7. Lo Juga, Nan

2.5K 415 34
                                    

Sorry, Nan. Really sorry.

Sebaris kalimat itu terus berlarian di benak Tami. Dia merasa amat menyesal telah gagal menjaga Kenan dan memastikannya baik-baik saja. Tidak becus, kurang peka, dan banyak lagi kekurangan yang Tami absen untuk dirinya sendiri. Sebagai sulung yang bertanggung jawab melindungi, Tami harus bersimpuh di makam kedua orang tuanya, meminta maaf atas segala keliru yang dia lakukan dalam menemani Kenan bertumbuh.

Setelah pintu kamar Kenan berhasil dibuka, Tami tidak tahu lagi bagaimana caranya berdiri seimbang. Lututnya mendadak kehilangan daya, membuat tubuh gadis itu jatuh bersimpuh di ambang pintu. Jika ada hari paling menyakitkan selain ditinggal kedua orang tua, maka Tami akan menulis malam ini di urutan kedua. Mendapati Kenan meringkuk di lantai sambil menangis tanpa suara sungguh menyayat hatinya. Apalagi kala sang adik menepis tangannya yang hendak menggapai badan kesakitan itu, lalu Kenan berteriak enggan diobati, kekecewaan langsung menghantam Tami tanpa ampun.

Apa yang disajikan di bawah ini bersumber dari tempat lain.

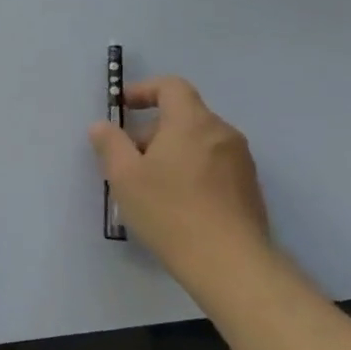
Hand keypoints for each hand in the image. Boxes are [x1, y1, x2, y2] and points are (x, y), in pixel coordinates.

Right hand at [89, 76, 272, 280]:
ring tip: (147, 183)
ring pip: (197, 141)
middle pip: (183, 115)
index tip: (121, 108)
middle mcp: (222, 133)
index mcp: (192, 123)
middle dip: (151, 129)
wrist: (230, 262)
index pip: (171, 86)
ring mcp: (240, 161)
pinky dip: (189, 168)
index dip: (143, 90)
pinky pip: (212, 163)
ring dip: (169, 150)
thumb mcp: (124, 176)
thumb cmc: (169, 210)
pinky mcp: (248, 187)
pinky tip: (173, 200)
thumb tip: (102, 125)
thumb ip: (109, 143)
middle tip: (126, 157)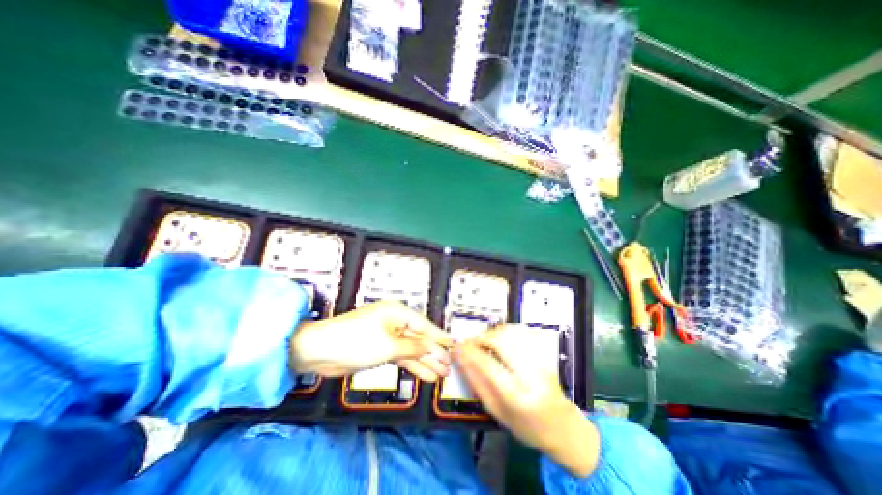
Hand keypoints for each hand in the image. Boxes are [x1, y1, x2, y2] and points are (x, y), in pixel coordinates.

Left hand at [293, 297, 454, 382]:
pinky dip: (412, 366)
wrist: (319, 351)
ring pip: (412, 349)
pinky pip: (401, 357)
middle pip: (419, 338)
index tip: (455, 346)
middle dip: (434, 353)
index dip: (440, 337)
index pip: (425, 325)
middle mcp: (395, 321)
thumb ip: (413, 347)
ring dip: (425, 361)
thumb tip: (432, 347)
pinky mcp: (380, 349)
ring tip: (441, 374)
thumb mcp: (389, 345)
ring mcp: (388, 336)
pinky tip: (425, 375)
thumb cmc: (355, 340)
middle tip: (449, 366)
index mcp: (398, 312)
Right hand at [455, 324, 598, 476]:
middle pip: (500, 341)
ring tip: (484, 341)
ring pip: (511, 332)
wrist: (562, 427)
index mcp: (516, 395)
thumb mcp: (496, 411)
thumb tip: (461, 359)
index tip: (457, 346)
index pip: (487, 364)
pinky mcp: (544, 353)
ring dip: (492, 332)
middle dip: (481, 337)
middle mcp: (529, 374)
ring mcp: (539, 360)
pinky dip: (506, 330)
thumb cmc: (526, 426)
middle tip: (471, 343)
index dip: (469, 351)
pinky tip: (500, 338)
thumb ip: (477, 383)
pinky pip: (522, 332)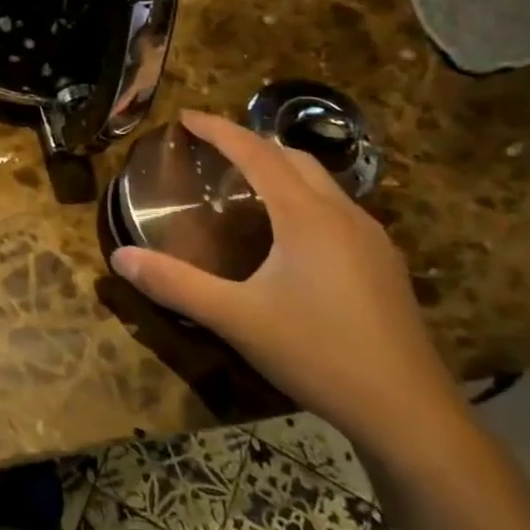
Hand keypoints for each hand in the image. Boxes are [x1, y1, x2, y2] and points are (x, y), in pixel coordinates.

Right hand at [111, 112, 465, 458]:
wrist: (410, 413)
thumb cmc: (318, 354)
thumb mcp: (235, 319)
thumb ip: (175, 284)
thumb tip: (120, 257)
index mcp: (306, 217)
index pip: (256, 153)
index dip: (219, 130)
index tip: (186, 116)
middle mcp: (343, 215)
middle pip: (293, 158)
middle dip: (251, 143)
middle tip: (212, 148)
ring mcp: (372, 239)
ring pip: (321, 183)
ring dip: (281, 169)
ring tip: (245, 184)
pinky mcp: (384, 265)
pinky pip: (336, 208)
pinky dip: (303, 197)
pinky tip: (290, 232)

Kini, Tami terduduk di sofa dengan tatapan kosong. Dia memilih lenyap sejenak dari pandangan Kenan sekaligus membiarkan Ogy saja yang mengurus luka-luka di badan adiknya. Nyeri yang Tami rasa tentu tak main-main ketika Kenan lebih sudi diobati orang yang notabene asing ketimbang dirinya yang merupakan saudara. Namun, di situasi pelik ini, gadis itu sadar harus menekan ego. Mengasari Kenan hanya akan membuatnya makin hancur.

Fokus Tami sesekali terarah pada ponsel yang menyala di meja. Emil sudah berkali-kali menelepon di sana, tetapi gadis itu mengabaikannya. Dia kalut. Mendengar suara Emil adalah hal yang wajib dihindari pada keadaan ini. Sebab jika Tami memaksakan diri menerima panggilan tersebut, besar kemungkinan akan dia paksa sang kekasih untuk berlari ke sini demi bisa memeluknya. Namun, Tami tahan karena Emil sedang bersama Elena. Rusak Tami di momen ini, cukup diri sendiri saja yang menyaksikannya.

Tambah Ogy, mungkin?

"Tam."

Gadis di sofa, yang terduduk dengan punggung menyandar itu kontan menegakkan pundak. Kekosongan di mata Tami seketika dipenuhi cemas kala sosok Ogy mengambil posisi duduk di sampingnya. "Gimana, Gy?"

Ogy pamer senyum tipis, seolah memberi isyarat bahwa yang terjadi tidak seburuk kelihatannya. "Kenan gak baik-baik aja, lo sendiri pun bisa lihat itu. Tapi jangan terlalu khawatir, anak cowok biasa kok baku hantam. Dia juga gak marah sama lo, dia kecewa sama dirinya sendiri. Kebetulan tadi lo ada di sana, otomatis lo jadi sasaran kemarahannya. Gapapa, besok pasti dia minta maaf. Anaknya juga bilang nyesel banget udah bentak-bentak lo. Dimaafin, 'kan?"

Tami melengos, tak mau menunjukkan nelangsa di matanya. Perihal memaafkan Kenan, Tami bahkan sudah melakukannya tanpa perlu diminta. Untuk sang adik, gadis itu menyediakan banyak pemakluman.

"Thanks, ya, Gy." Meski ini bukan pertama kalinya Tami merepotkan Ogy, tetapi sungguh, untuk yang satu ini dia merasa amat berterima kasih.

Ogy terkekeh. "Lo kayak sama siapa aja, Tam. Santai, gue mah cukup ditraktir mie ayam Bu Endah besok."

Helaan napas Tami terdengar nyaring di ruangan yang didominasi keheningan. "Gak etis banget, Gy, minta traktiran sama orang miskin. Duit bokap lo yang melimpah nanti gak berkah. Mending lo jajanin gue."

"Mana ada," sanggah Ogy. "Gue juga miskin. Yang tajir tuh bokap, jadi gak bisa jajanin orang kecuali Geya."

Tami tidak bisa menahan diri dari merotasi bola mata. "Dasar bucin!"

Ogy tertawa lagi. "Emang!"

Tami menghela napas, senyum yang sempat terbit di bibir tipisnya luntur dengan cepat. Rasanya sangat tidak nyaman tertawa di kala isi kepala semrawut. "Ya udah sana pulang."